*YOUR INSTRUCTIONS*: From the line containing "181 29 6109" down to the last line of the material, return those lines verbatim and only those.

*PROVIDED RECORDS*:

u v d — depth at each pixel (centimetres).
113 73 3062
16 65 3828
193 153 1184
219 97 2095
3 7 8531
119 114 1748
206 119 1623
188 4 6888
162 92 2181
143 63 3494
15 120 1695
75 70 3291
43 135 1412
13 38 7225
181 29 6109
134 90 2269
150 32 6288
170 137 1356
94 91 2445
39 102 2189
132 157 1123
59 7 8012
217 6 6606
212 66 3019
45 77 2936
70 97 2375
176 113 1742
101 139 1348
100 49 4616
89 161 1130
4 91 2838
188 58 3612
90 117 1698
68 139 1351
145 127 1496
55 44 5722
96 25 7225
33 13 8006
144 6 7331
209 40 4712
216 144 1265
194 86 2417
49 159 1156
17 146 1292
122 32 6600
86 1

*ANSWER SPACE*:
181 29 6109
134 90 2269
150 32 6288
170 137 1356
94 91 2445
39 102 2189
132 157 1123
59 7 8012
217 6 6606
212 66 3019
45 77 2936
70 97 2375
176 113 1742
101 139 1348
100 49 4616
89 161 1130
4 91 2838
188 58 3612
90 117 1698
68 139 1351
145 127 1496
55 44 5722
96 25 7225
33 13 8006
144 6 7331
209 40 4712
216 144 1265
194 86 2417
49 159 1156
17 146 1292
122 32 6600
86 1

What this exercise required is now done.